Friday, May 24, 2013

KJS bisa menjadi barometer Pelaksanaan BPJS



Program Kartu Jakarta Sehat (KJS) bisa menjadi pilot project dari pelaksanaan Badan Penyelenggara Jaminan Sosial (BPJS) Kesehatan. Sukses atau gagal KJS bisa menjadi contoh implementasi BPJS Kesehatan pada 1 Januari 2014.

Pemerintah pusat harus bisa memperbaiki kekurangan dari program unggulan Gubernur DKI Jakarta Joko Widodo dan wakilnya, Basuki Tjahaja Purnama. Agar tak terantuk batu kedua kalinya, pemerintah pusat juga harus bergegas.
Mundurnya 16 rumah sakit swasta yang menjadi mitra  KJS bisa menjadi bukti program ini belum 100% sempurna. Pemerintah pusat bisa mencontoh langkah Jokowi yang terbilang cepat tanggapan atas masalah ini.

"Jika rumah sakit punya masalah dalam kerjasama ini, silakan datang dan diselesaikan baik-baik. Jangan langsung mundur," tandas Jokowi kepada KONTAN, Rabu (22/5/2013). Toh, tak ada masalah yang tak bisa diselesaikan.
Menurut mantan walikota Solo ini, persoalan KJS tidak bisa diputuskan sendiri karena melibatkan Kementerian Kesehatan (Kemkes). Maklum, kata Jokowi, sukses tidaknya KJS bisa menjadi rujukan penyelenggaraan BPJS Kesehatan.

Jokowi memastikan program KJS tetap akan jalan, meski ada aksi mundur sebagian rumah sakit.  Bahkan dalam waktu dekat.  DKI akan membagikan 1,7 juta KJS tahap kedua. "Kami maju terus, sistem KJS akan diperbaiki,"  ujarnya.
Sekadar mengingatkan, dalam menjalankan program KJS, Pemprov DKI Jakarta menggelontorkan dana Rp 1,2 triliun dari APBD 2013. Dana ini untuk menanggung  biaya premi kesehatan Rp 23.000 per bulan bagi 4,7 juta warga miskin di Jakarta.

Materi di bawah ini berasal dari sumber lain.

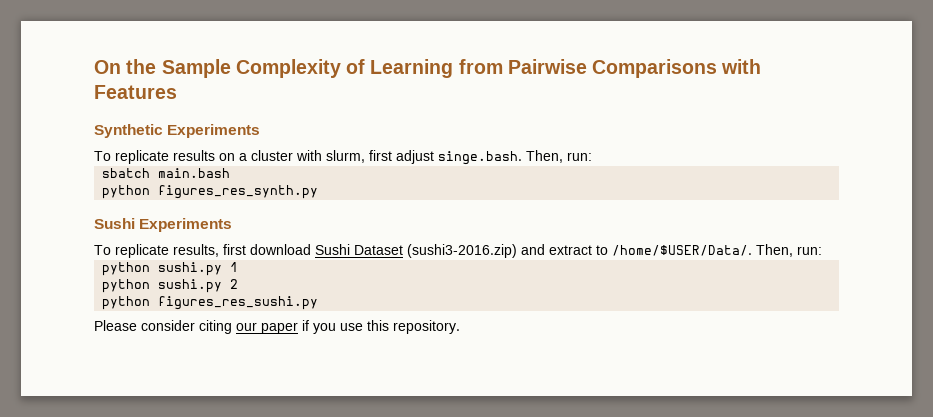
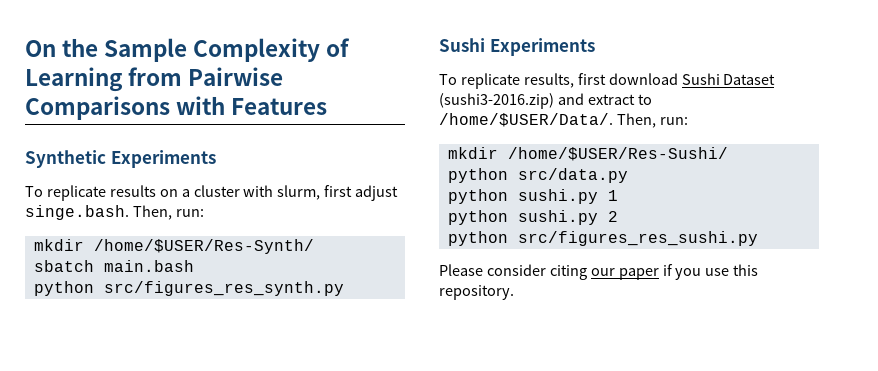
(592, 156) none -> [33,239,314,254] // mkdir /home/$USER/Res-Synth/
[158,185,319,199] figures_res_synth.py -> [103,281,344,296] src/figures_res_synth.py
(822, 250) none -> [447,147,728,161] [447,168,628,183] // mkdir /home/$USER/Res-Sushi/ // python src/data.py
[158,296,319,310] figures_res_sushi.py -> [517,231,758,246] src/figures_res_sushi.py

Wakil Gubernur DKI Jakarta Basuki T. Purnama mengatakan,  dana sebesar itu memang belum memadai, masih dibutuhkan dana sekitar Rp 2,5 triliun hingga Rp 3 triliun agar optimal. Lewat penambahan anggaran, premi KJS dari semula cuma Rp 23.000 bisa dinaik menjadi Rp 50.000 per orang per bulan.

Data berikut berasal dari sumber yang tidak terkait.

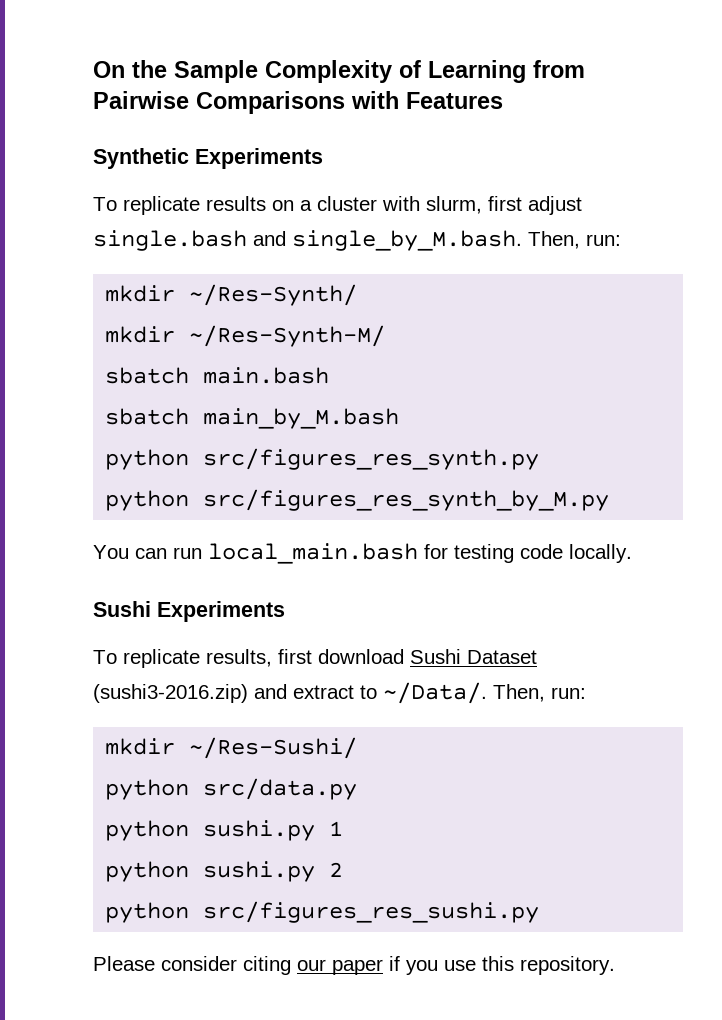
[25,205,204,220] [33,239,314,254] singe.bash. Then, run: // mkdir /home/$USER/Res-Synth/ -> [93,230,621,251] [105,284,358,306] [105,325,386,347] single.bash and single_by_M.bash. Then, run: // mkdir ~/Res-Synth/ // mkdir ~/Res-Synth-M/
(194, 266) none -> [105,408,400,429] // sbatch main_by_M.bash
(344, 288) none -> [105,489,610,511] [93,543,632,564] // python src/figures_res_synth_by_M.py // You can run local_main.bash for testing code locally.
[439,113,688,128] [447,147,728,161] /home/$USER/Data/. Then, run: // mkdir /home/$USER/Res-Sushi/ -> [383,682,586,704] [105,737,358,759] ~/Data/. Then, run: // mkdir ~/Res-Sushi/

Dari sinilah, pemerintah pusat harus berkaca. Pasalnya, premi yang diusulkan pemerintah pusat lebih kecil dari Rp 15.000 per orang per bulan. Dengan begitu, total dana yang disiapkan untuk 86,4 juta peserta BPJS sebesar Rp 16,7 triliun.Sedangkan, untuk dana cadangan BPJS Kesehatan disiapkan bujet sebesar Rp 2,7 triliun.

Rendahnya iuran jaminan kesehatan ini kelak bisa membuat rumah sakit swasta memprotes, laiknya protes KJS.  Rumah sakit merugi lantaran biaya layanan mereka membengkak. Berlakunya  Indonesia-Case Base Groups (INA-CBG's) juga membuat klaim dari rumah sakit yang dibayarkan PT Askes hanya rata-rata 30% sampai 50% dari yang diajukan rumah sakit.
Ihwalnya, rumah sakit masih menggunakan penghitungan tarif berdasarkan  per layanan kesehatan alias fee for service. Sedangkan, INA-CBG's menerapkan sistem paket atau borongan.

Kepala Dinas Kesehatan Pemprov DKI Jakarta Dien Emmawati menjelaskan INA-CBG's yang akan digunakan BPJS dan kini diuji coba di KJS ditentukan oleh rumah sakit. "INA-CBG's dibuat oleh rumah sakit dan Kemkes tapi ditolak juga oleh rumah sakit sehingga harus dibahas lagi," paparnya.

Hanya, Dien berharap penyedia layanan kesehatan tidak mencari untung terlalu besar. "Kami akan perbaiki sistemnya. Jika mereka tetap merasa tidak nyaman dengan sistem ini, kami tak bisa memaksa," tandasnya.

Wakil Ketua Komisi E DPRD DKI Jakarta Igo Ilham mendesak Pemprov DKI  segera  melakukan evaluasi komprehensif terkait kisruh KJS. Persoalan menyangkut KJS ini memang cukup rumit. "Selain klaim dari rumah sakit, ada masalah lain seperti tidak adanya upaya menyadarkan masyarakat agar mindset kesehatan tidak kuratif melainkan preventif," terangnya.  Bagaimana dengan BPJS ke depan?